“啊……轻…轻点…”
钟神秀被揉捏得浑身发软,体内粗粝的肉棒开始凶猛地抽插起来,每一次都结结实实地撞击在花心深处!
强烈的快感混合着更强烈的屈辱,如同海啸般冲击着她的神经。
她只能被动地承受着,纤细的腰肢随着撞击无助地摇曳,雪臀被撞得啪啪作响,发出粘腻的撞击声。
早已被长时间调教和刚才口爆刺激得敏感万分的身体,仅仅被抽插了数十下,就再次被推上了崩溃的悬崖!
“噢噢噢!去了!母狗…要去了啊——!熊爷!”
钟神秀猛地仰起头,优美的脖颈绷紧拉直,发出一声高亢尖锐、带着哭腔的绝顶媚呼!
身体剧烈地反弓抽搐,花径内部媚肉疯狂地痉挛绞紧,如同无数张小嘴死死咬住入侵的肉棒,大量温热粘稠的蜜液如同失禁般从两人紧密结合处激涌而出!
她的眼神彻底涣散,只剩下纯粹的快感黑洞。
熊安杰感受着那极致紧缩的吸吮快感,低吼一声,再次将滚烫的精华狠狠灌注入她痉挛的花房深处!
高潮的余韵中,钟神秀瘫软如泥地趴在地上,大口喘息着,浑身沾满了各种液体,狼狈不堪,却又散发出一种被彻底征服后的颓靡艳光。
熊安杰心满意足地抽出依旧半硬的肉棒,带出大股混浊的液体。
他从西装口袋里摸索了一下,掏出一个东西——一个闪烁着冷硬金属光泽的黑色皮质项圈,项圈正前方,镶嵌着一个冰冷的金属环扣。
“啪嗒”一声,那个代表着彻底奴役的狗圈,被丢在了钟神秀汗湿的脸颊旁。
“带上它。
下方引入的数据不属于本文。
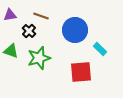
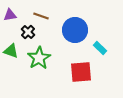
black cross: moved 1 px left, 1 px down
cyan rectangle: moved 1 px up
green star: rotated 15 degrees counterclockwise
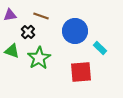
blue circle: moved 1 px down
green triangle: moved 1 px right
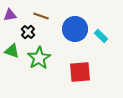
blue circle: moved 2 px up
cyan rectangle: moved 1 px right, 12 px up
red square: moved 1 px left
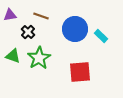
green triangle: moved 1 px right, 5 px down
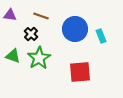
purple triangle: rotated 16 degrees clockwise
black cross: moved 3 px right, 2 px down
cyan rectangle: rotated 24 degrees clockwise
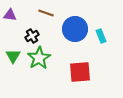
brown line: moved 5 px right, 3 px up
black cross: moved 1 px right, 2 px down; rotated 16 degrees clockwise
green triangle: rotated 42 degrees clockwise
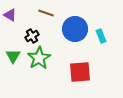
purple triangle: rotated 24 degrees clockwise
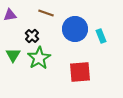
purple triangle: rotated 40 degrees counterclockwise
black cross: rotated 16 degrees counterclockwise
green triangle: moved 1 px up
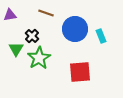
green triangle: moved 3 px right, 6 px up
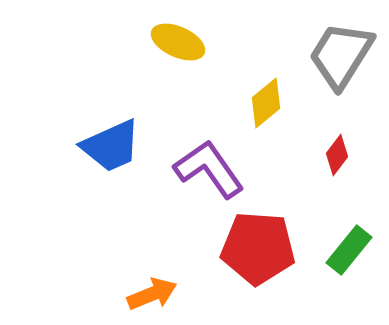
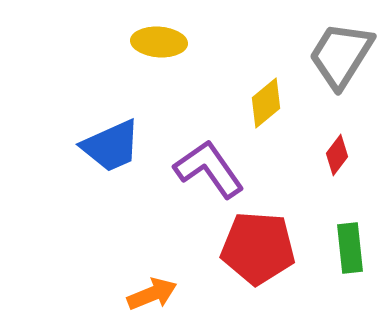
yellow ellipse: moved 19 px left; rotated 20 degrees counterclockwise
green rectangle: moved 1 px right, 2 px up; rotated 45 degrees counterclockwise
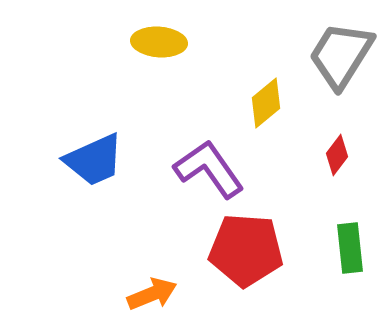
blue trapezoid: moved 17 px left, 14 px down
red pentagon: moved 12 px left, 2 px down
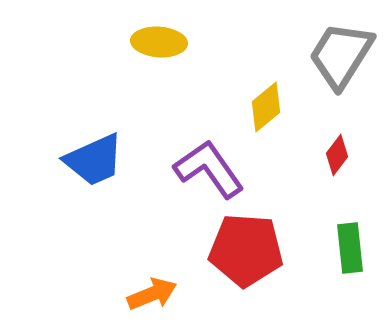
yellow diamond: moved 4 px down
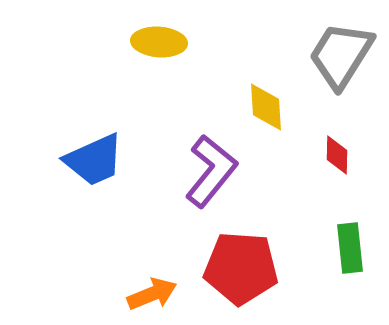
yellow diamond: rotated 54 degrees counterclockwise
red diamond: rotated 36 degrees counterclockwise
purple L-shape: moved 2 px right, 2 px down; rotated 74 degrees clockwise
red pentagon: moved 5 px left, 18 px down
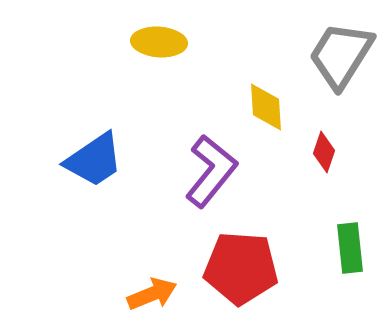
red diamond: moved 13 px left, 3 px up; rotated 18 degrees clockwise
blue trapezoid: rotated 10 degrees counterclockwise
”
熊安杰的声音恢复了冰冷,解开了她背后的绳子冷笑道,“从今天起,你就是我熊安杰专属的、盖章认证的母狗了!用你的嘴,叼起来,自己带上!”
钟神秀的身体剧烈地颤抖了一下。
她失神的凤眸,定定地看着眼前那个冰冷的黑色项圈。
最后一丝残存的本能在尖叫着抗拒。
带上它?
意味着什么?
意味着她将彻底与过去那个骄傲的钟神秀告别,意味着她身体的每一寸都将打上主人“熊安杰”的烙印,意味着她将永远成为这个男人脚下的一条狗……
时间一分一秒地流逝。
熊安杰抱着胳膊,好整以暇地看着,眼神如同看着掉入陷阱、做最后徒劳挣扎的猎物。
他很有耐心,享受着她内心的煎熬。
终于,在令人窒息的沉默中,钟神秀缓缓地、艰难地动了。
她屈辱地低下头,张开被精液和泪水糊满的红唇,用牙齿,颤抖地咬住了那个冰冷的皮质项圈。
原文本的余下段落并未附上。